§ **Tekst ter beoordeling**
N17.06 Vochtig en hellinghakhout

Bijgewerkt op: 19 december 2023

Vochtig en hellinghakhout zijn loofbossen die bestaan uit houtgewas dat men niet hoog laat opschieten, maar dicht bij de grond afzet om de stronken weer te laten ontspruiten en de gevormde opslag te kunnen oogsten.

Algemene beschrijving

Middenbos bestaat uit hakhout met overstaanders (doorgegroeide hakhouttelgen) of bovenstaanders (aangeplante bomen).

Hakhout en middenbos komen al eeuwen voor in Nederland. Door hakhoutbeheer kan een voortdurende houtopbrengst gewaarborgd worden. Door het dicht bij de grond afzetten van de bomen ontstonden de kenmerkende stobben of stoven, die vele eeuwen oud kunnen zijn. Verschillende boomsoorten zorgden voor hout voor verschillende doeleinden: brandhout, gebruikshout voor bijvoorbeeld gereedschapsstelen, schors voor de leerlooierij.

In verschillende vormen komt dit type door het gehele land voor. De variatie is groot: van hellinghakhout in Zuid-limburg tot elzenhakhout in Zeeland.  Essen- en elzenhakhout komt voor in het rivierengebied, maar soms ook in beekdalen en op de overgang van kleigronden- naar zandgebieden. Vochtige eikenhakhout komt voor op de zandgronden. De hakhouthellingbossen in Zuid-Limburg, waar het vaak in de vorm van middenbos voorkomt, worden ook tot dit type gerekend. Het beheertype Vochtig en hellinghakhout betreft hakhoutcomplexen die niet of nauwelijks machinaal te bewerken zijn doordat ze vochtig zijn, op een helling liggen of de stoven op rabatten staan.

§ **Brongegevens**
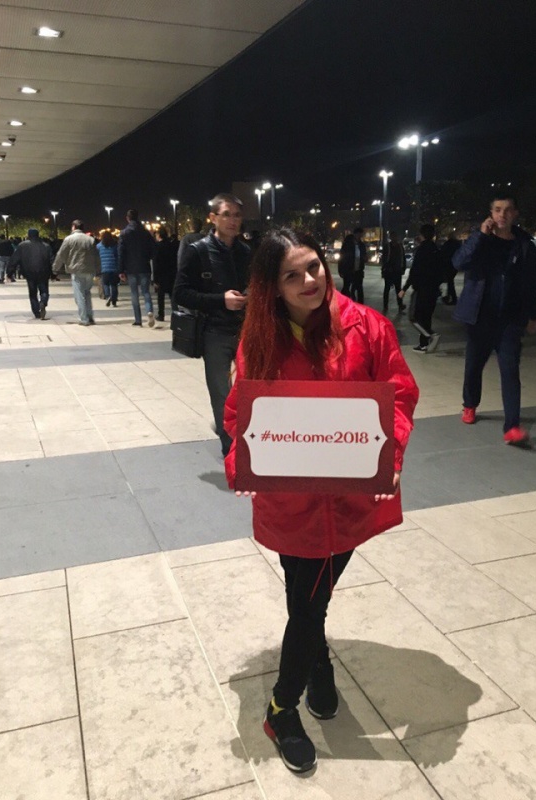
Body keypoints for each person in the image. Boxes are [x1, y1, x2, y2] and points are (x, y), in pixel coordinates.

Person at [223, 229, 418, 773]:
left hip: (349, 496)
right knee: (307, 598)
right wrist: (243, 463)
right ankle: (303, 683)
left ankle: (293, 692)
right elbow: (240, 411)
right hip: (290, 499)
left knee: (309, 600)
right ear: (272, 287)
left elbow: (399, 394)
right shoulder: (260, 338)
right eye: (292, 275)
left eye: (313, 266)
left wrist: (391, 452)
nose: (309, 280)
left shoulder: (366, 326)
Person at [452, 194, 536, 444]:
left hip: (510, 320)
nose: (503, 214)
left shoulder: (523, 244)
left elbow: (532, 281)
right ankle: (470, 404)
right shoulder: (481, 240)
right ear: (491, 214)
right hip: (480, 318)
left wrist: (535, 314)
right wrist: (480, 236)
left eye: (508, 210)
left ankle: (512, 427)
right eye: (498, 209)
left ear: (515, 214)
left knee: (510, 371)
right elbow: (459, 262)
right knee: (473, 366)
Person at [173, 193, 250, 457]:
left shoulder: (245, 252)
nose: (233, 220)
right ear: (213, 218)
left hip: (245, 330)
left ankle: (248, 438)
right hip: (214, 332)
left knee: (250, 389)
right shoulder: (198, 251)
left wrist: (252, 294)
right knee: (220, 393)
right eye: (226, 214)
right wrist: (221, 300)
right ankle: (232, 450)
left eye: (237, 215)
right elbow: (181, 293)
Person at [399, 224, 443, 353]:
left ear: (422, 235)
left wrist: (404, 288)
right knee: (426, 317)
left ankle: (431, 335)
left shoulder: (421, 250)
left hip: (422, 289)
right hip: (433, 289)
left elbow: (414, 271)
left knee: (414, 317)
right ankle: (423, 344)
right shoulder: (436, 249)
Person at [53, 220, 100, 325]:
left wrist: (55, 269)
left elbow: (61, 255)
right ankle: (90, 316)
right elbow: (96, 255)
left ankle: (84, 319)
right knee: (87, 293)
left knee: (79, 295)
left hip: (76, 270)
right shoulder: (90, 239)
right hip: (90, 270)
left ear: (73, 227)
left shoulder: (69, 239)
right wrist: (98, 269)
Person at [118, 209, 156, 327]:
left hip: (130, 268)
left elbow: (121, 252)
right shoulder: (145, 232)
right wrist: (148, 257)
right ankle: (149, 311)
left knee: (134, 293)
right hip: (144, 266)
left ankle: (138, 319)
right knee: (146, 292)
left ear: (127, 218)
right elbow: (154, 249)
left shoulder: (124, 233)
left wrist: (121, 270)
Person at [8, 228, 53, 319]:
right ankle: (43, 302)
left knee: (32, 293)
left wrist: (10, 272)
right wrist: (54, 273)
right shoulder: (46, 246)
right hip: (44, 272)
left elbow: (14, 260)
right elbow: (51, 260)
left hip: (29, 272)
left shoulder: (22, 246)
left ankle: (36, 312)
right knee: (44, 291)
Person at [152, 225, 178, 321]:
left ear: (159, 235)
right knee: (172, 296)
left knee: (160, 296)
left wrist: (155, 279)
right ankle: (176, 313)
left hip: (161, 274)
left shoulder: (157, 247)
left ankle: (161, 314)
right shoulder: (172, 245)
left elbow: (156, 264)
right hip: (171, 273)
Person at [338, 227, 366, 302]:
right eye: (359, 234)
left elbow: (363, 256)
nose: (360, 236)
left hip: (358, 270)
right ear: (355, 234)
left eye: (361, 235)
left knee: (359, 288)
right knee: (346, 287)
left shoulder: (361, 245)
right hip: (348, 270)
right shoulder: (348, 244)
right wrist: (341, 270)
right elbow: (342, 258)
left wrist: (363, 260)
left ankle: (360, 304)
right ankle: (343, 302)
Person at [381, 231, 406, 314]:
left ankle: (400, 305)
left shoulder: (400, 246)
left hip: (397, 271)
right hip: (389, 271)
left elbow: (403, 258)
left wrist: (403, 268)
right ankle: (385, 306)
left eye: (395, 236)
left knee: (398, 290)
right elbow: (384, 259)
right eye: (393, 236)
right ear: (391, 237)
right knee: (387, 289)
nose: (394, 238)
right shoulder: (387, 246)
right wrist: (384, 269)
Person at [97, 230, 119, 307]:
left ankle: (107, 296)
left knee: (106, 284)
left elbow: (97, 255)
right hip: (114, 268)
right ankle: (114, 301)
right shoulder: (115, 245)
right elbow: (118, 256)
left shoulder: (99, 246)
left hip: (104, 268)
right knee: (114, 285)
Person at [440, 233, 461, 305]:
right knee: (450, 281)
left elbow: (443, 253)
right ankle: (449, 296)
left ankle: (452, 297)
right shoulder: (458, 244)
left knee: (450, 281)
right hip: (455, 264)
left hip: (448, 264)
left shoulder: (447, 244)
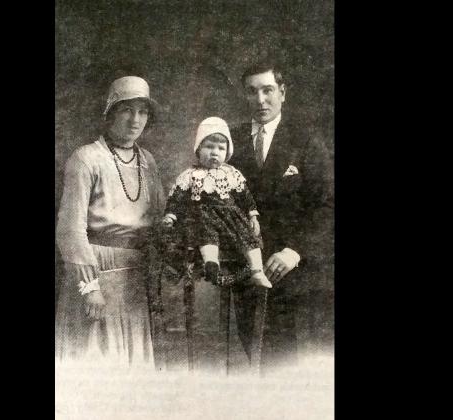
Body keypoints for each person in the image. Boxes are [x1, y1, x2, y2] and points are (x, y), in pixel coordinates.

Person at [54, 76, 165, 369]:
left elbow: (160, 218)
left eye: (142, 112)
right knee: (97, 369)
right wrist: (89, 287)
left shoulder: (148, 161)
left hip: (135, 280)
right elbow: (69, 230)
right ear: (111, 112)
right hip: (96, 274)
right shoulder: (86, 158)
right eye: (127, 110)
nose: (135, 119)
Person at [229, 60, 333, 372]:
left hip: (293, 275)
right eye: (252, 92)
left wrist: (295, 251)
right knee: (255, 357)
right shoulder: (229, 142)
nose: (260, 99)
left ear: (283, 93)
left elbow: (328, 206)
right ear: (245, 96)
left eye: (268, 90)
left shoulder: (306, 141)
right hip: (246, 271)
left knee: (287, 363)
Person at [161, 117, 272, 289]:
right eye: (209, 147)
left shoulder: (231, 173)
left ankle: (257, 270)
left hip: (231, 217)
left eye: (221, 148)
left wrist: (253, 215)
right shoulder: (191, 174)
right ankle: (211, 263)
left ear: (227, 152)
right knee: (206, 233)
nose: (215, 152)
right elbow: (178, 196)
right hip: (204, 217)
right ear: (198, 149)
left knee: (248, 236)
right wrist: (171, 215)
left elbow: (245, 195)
---
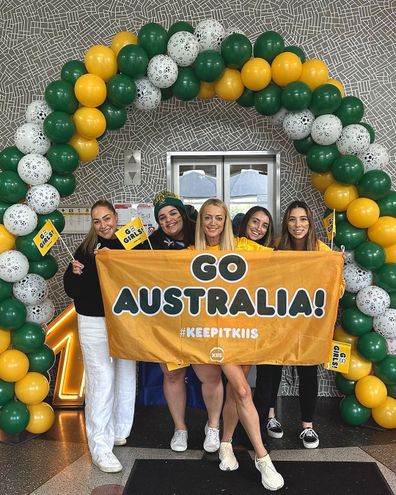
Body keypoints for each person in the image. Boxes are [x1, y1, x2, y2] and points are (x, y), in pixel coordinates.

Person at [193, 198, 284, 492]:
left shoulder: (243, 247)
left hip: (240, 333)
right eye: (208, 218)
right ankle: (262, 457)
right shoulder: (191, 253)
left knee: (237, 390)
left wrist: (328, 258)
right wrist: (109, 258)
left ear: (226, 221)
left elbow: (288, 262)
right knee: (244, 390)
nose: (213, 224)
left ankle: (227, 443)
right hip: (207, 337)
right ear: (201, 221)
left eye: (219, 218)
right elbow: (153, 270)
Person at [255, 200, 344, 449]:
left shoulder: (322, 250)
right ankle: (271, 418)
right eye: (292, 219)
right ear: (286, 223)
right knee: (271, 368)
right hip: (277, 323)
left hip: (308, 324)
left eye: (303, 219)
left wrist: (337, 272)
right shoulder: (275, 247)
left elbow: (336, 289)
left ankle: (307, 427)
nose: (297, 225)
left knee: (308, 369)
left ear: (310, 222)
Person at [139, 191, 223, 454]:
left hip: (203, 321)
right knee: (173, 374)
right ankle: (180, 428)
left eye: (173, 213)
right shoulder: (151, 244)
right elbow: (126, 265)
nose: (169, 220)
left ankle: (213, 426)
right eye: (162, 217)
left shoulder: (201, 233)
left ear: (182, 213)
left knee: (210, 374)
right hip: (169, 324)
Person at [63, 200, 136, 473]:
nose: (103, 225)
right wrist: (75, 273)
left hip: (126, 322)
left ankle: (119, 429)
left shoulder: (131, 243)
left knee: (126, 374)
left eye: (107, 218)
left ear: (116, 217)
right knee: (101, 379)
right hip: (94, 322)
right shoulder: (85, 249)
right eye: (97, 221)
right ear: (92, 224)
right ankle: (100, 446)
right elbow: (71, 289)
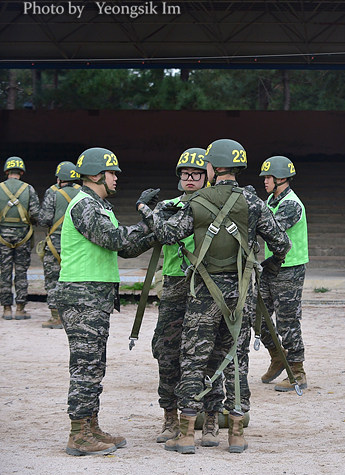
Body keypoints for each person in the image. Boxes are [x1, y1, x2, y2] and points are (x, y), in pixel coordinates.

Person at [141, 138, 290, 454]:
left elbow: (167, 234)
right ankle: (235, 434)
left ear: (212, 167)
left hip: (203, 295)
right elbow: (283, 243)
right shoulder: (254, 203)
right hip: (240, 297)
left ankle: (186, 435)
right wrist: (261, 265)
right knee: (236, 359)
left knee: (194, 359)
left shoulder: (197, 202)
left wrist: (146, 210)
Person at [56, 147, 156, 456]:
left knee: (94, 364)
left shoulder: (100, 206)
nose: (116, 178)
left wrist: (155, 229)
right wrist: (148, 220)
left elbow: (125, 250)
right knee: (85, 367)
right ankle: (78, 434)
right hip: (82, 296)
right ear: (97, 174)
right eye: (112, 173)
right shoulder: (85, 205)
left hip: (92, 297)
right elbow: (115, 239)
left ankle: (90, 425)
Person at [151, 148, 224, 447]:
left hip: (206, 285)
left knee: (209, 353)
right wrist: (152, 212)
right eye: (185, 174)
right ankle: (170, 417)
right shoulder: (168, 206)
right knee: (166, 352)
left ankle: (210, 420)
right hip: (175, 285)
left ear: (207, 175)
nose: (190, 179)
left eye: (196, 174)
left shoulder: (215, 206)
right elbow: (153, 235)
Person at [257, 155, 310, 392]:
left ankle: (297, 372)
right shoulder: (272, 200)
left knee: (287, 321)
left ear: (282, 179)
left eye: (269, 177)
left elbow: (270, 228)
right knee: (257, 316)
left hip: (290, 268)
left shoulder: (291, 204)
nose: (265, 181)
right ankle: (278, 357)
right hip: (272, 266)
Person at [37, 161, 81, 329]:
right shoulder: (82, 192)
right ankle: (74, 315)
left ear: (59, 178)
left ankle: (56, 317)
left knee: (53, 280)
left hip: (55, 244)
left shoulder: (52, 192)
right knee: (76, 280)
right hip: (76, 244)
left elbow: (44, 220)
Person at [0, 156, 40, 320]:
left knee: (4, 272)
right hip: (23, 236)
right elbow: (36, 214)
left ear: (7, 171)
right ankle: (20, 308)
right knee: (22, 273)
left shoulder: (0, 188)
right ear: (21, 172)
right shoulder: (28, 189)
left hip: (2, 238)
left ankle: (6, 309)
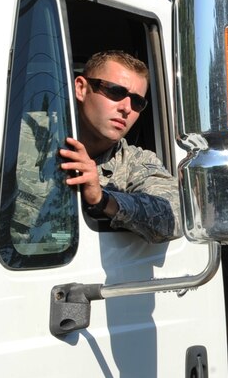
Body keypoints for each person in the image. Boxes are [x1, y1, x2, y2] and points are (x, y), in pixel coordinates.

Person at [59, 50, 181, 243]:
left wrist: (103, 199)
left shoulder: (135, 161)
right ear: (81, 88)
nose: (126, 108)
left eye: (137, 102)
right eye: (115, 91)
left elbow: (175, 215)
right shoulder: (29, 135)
--
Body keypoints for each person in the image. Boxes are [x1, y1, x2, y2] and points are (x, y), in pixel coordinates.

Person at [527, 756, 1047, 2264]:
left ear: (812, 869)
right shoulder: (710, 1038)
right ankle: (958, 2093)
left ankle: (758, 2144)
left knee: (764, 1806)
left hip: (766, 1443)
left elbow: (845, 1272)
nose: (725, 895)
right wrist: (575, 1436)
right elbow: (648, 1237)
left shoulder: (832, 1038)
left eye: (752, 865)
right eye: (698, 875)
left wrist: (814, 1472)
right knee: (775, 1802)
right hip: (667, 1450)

§ **Te doen**
(a) Zet de alinea die begint met "Hakhout en middenbos komen al eeuwen voor" uit de tekst over vochtig en hellinghakhout om in een opsomming met de belangrijkste feiten.
(b) Som alle doeleinden op waarvoor volgens de tekst over vochtig en hellinghakhout het hout van de verschillende boomsoorten diende.
(c) Neem uit de tekst over vochtig en hellinghakhout letterlijk over van "Bijgewerkt op: 19" tot en met "voor de leerlooierij.".

§ **Antwoorden**
(a)
- Hakhout en middenbos komen al eeuwen in Nederland voor.
- Hakhoutbeheer waarborgt een voortdurende houtopbrengst.
- Door de bomen dicht bij de grond af te zetten ontstonden stobben of stoven, die vele eeuwen oud kunnen zijn.
- Verschillende boomsoorten leverden hout voor verschillende doeleinden: brandhout, gebruikshout (bijvoorbeeld voor gereedschapsstelen) en schors voor de leerlooierij.

(b)
- brandhout
- gebruikshout, bijvoorbeeld voor gereedschapsstelen
- schors voor de leerlooierij

(c)
Bijgewerkt op: 19 december 2023

Vochtig en hellinghakhout zijn loofbossen die bestaan uit houtgewas dat men niet hoog laat opschieten, maar dicht bij de grond afzet om de stronken weer te laten ontspruiten en de gevormde opslag te kunnen oogsten.

Algemene beschrijving

Middenbos bestaat uit hakhout met overstaanders (doorgegroeide hakhouttelgen) of bovenstaanders (aangeplante bomen).

Hakhout en middenbos komen al eeuwen voor in Nederland. Door hakhoutbeheer kan een voortdurende houtopbrengst gewaarborgd worden. Door het dicht bij de grond afzetten van de bomen ontstonden de kenmerkende stobben of stoven, die vele eeuwen oud kunnen zijn. Verschillende boomsoorten zorgden voor hout voor verschillende doeleinden: brandhout, gebruikshout voor bijvoorbeeld gereedschapsstelen, schors voor de leerlooierij.